[Date Prev][Date Next][Thread Prev][Thread Next][Date Index][Thread Index]

[HTCondor-users] Limiting memory used on the worker node with c-groups


Having had many times worker nodes hanging because of memory exhaustion,
I am trying to figure out how we can prevent this.
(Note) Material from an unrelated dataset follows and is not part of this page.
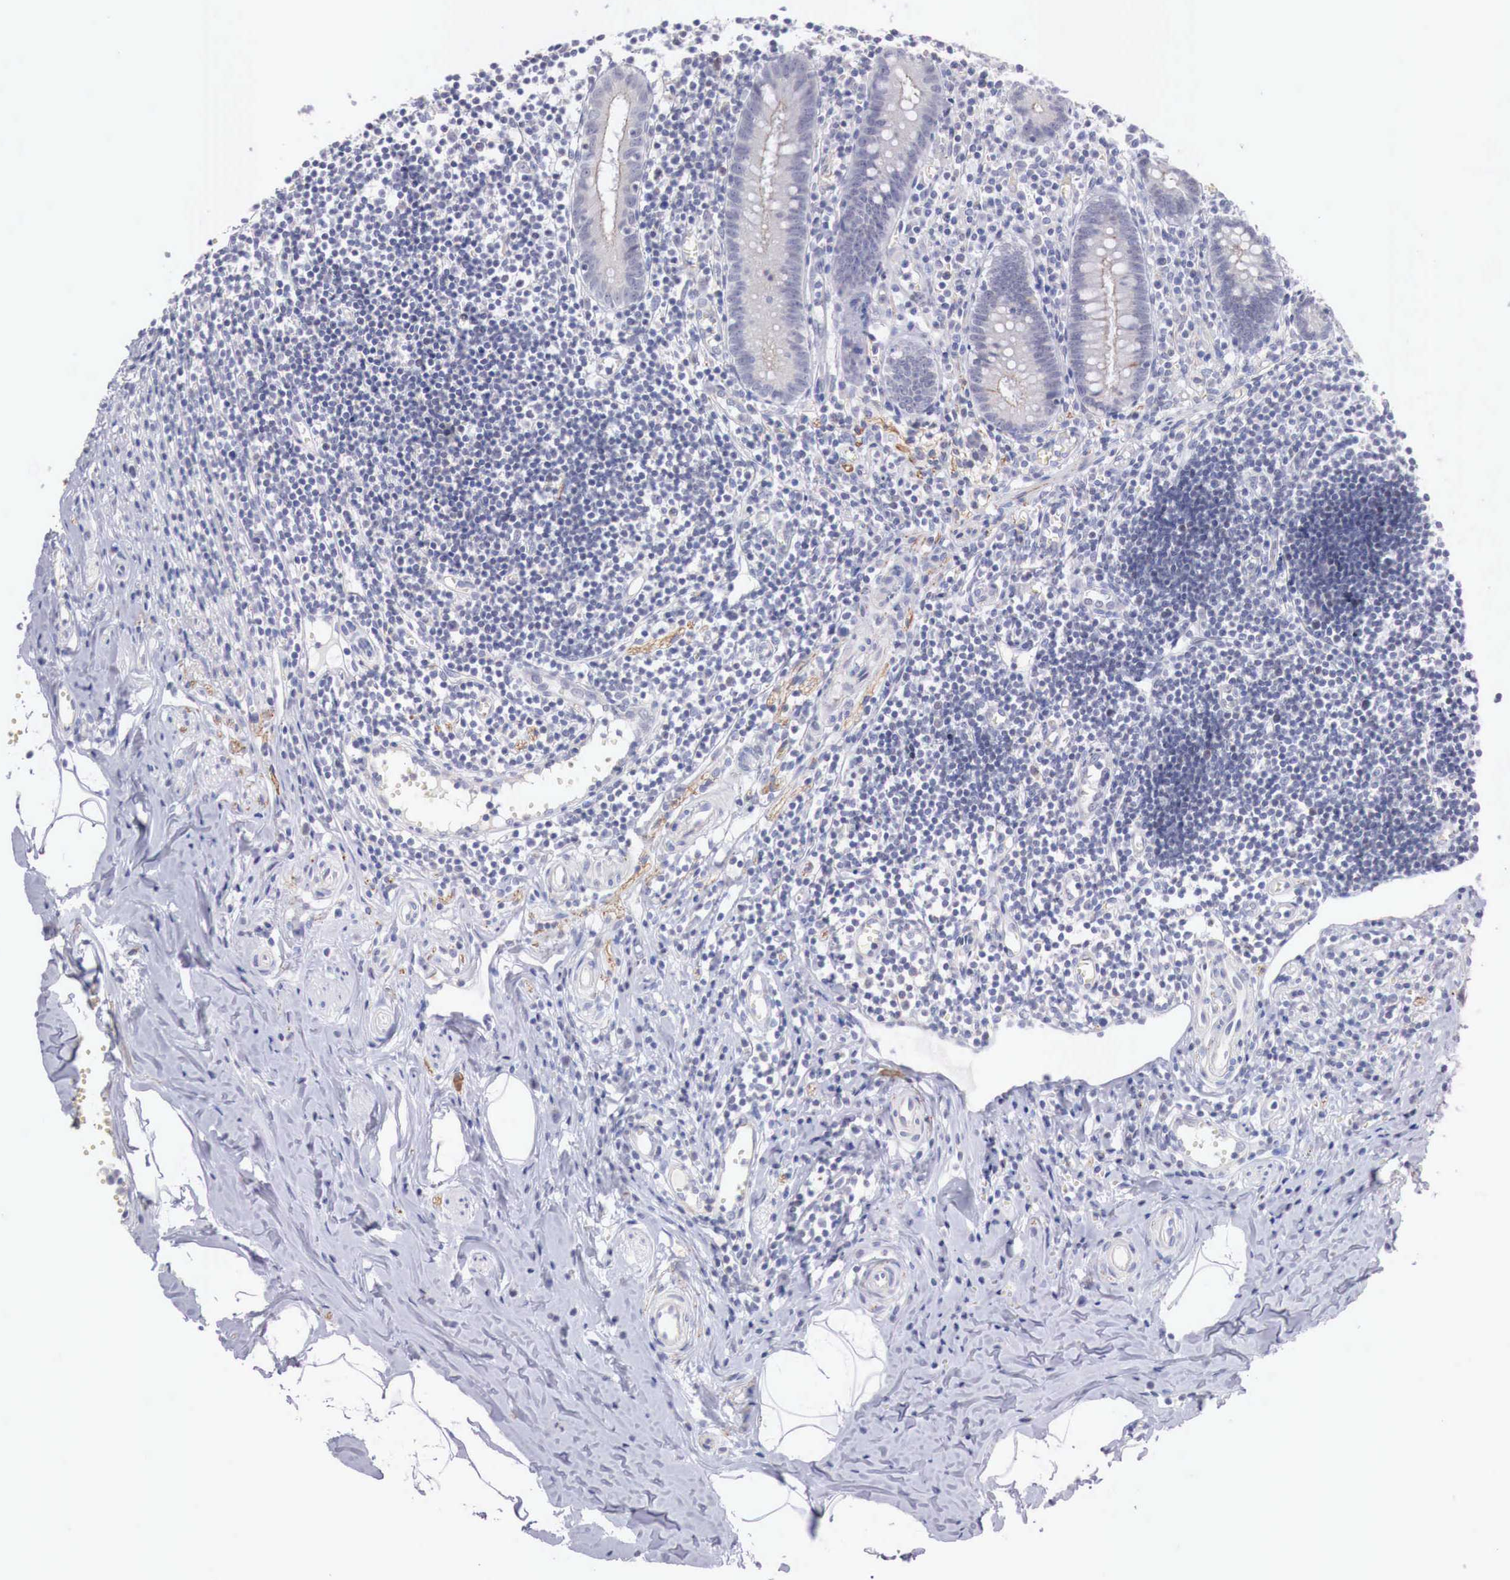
{"staining": {"intensity": "negative", "quantity": "none", "location": "none"}, "tissue": "appendix", "cell_type": "Glandular cells", "image_type": "normal", "snomed": [{"axis": "morphology", "description": "Normal tissue, NOS"}, {"axis": "topography", "description": "Appendix"}], "caption": "Protein analysis of benign appendix displays no significant staining in glandular cells. (DAB (3,3'-diaminobenzidine) IHC with hematoxylin counter stain).", "gene": "TRIM13", "patient": {"sex": "female", "age": 19}}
I believe the memory
exhaustion is due to some kind of pathologic job using way more memory
than it should.

The first question would be : does it make sense to use
SYSTEM_PERIODIC_REMOVE in the config of a worker node (startd) or is it
working only on the scheduler (thus reacting with a certain delay) ?

Then, I tried differents settings of CGROUP_MEMORY_LIMIT_POLICY.

I understand that the default setting is : "none". In this case, in
"memory.limit_in_bytes" is set to the nodes detected memory divided by
the number of cores and "memory.soft_limit_in_bytes" is 0.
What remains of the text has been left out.